Prolonging terminal sessions

From Alliance Doc
Revision as of 13:20, 27 March 2023 by Stubbsda (talk | contribs)
Jump to navigation Jump to search
Other languages:

For working on the clusters, most users will need to use SSH to connect to the cluster for job submission and monitoring, editing files and so forth. Keeping this SSH connection alive for a long period of time, ranging from hours to days, may be necessary for some users and this page proposes a variety of techniques for keeping such a terminal session alive.

SSH configuration

One simple solution is to modify the configuration of your SSH client to prolong the connection. On MacOS and Linux the client configuration is found in $HOME/.ssh/config while in Windows it is located in C:\Users\<username>\.ssh\config. Note that the file may not exist initially, so you will need to create it; you should add the lines

Host *
    ServerAliveInterval 240

This addition will ensure the transmission of a sign-of-life signal over the SSH connection to any remote server (such as an Alliance cluster) every 240 seconds, i.e. four minutes, which should help to keep your SSH connection alive even if it is idle for several hours.

Terminal multiplexers

The programs tmux and screen are examples of a terminal multiplexer - a program which allows you to detach your terminal session entirely, where it will keep on running on its own until you choose to reattach to it. With such a program, you can logout from the cluster, turn off the workstation or hibernate the laptop you use to connect to the cluster and when you're ready to start working again the next day, reattach to your session and start from right where you left off.

Login Node Dependency
Each of our clusters has several login nodes and your tmux or screen session is specific to a login node. If you wish to reattach to a session, you must ensure you're connected to the right login node which of course means remembering which login node you were using when you started tmux or screen. Login nodes may also occasionally be rebooted, which will kill any detached terminal sessions on that node.

tmux

The tmux software is a terminal multiplexer, allowing multiple virtual sessions in a single terminal session. You can thus disconnect from an SSH session without interrupting its process(es).

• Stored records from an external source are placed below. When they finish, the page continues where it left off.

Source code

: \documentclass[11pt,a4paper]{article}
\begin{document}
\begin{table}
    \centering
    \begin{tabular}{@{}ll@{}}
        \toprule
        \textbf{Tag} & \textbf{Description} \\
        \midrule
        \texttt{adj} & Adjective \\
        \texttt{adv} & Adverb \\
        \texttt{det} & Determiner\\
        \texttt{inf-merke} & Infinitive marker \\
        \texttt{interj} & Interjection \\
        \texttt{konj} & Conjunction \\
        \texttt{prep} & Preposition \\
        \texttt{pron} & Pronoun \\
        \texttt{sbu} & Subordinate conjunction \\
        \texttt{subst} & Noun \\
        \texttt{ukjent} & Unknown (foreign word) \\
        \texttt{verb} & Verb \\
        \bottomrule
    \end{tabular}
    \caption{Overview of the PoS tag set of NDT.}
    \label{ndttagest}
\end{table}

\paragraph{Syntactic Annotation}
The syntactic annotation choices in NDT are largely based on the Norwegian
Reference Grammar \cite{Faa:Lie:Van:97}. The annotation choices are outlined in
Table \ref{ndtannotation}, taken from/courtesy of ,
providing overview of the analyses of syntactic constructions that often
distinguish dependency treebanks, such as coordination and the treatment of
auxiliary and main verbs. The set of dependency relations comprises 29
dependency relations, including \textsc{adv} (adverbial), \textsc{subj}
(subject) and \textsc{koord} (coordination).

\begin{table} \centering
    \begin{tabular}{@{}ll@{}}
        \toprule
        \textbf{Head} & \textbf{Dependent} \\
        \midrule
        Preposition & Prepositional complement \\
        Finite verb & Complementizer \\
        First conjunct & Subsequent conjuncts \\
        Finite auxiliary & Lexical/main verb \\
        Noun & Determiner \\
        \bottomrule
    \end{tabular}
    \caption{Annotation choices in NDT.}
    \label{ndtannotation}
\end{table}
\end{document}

Here are some introductions to tmux:

Cheat sheet

For a complete reference, see this page.

Command Description
tmux Start a server
Ctrl+B D Disconnect from server
tmux a Reconnect to server
Ctrl+B C Create a new window
Ctrl+B N Go to next window
Ctrl+B [ Enable "copy" mode, allowing to scroll with the mouse and Page-Up Page-Down
Esc Disable "copy" mode

Launch tmux inside a job submitted through tmux

If you submit a job with tmux and try to start tmux within the same job, you will get the lost server error message. This happens because the $TMUX environment variable pointing to the tmux server is propagated to the job. The value of the variable is not valid and you can reset it with:

Question.png
[name@server ~]$ unset TMUX

However, nested use of tmux is not recommended. To send commands to a nested tmux, one has to hit Ctrl+B twice; for example, to create a new window, one has to use Ctrl+B Ctrl+B C. Consider using screen inside your job (if you are using tmux on a login node).

GNU Screen

The screen program is anpther widely used terminal multiplexer. To create a detached terminal session, you can use the following command

Question.png
[name@server ~]$ screen -S <session name>

It's a good idea to give a descriptive name to your terminal sessions, making it easier to identify them later. You can use the command screen -list to see a list of your detached terminal sessions on this node,

Question.png
[name@server ~]$ screen -list
There is a screen on:
        164133.foo      (Attached)
1 Socket in /tmp/S-stubbsda.

You can attach to one of your sessions using the command screen -d -r <session name>.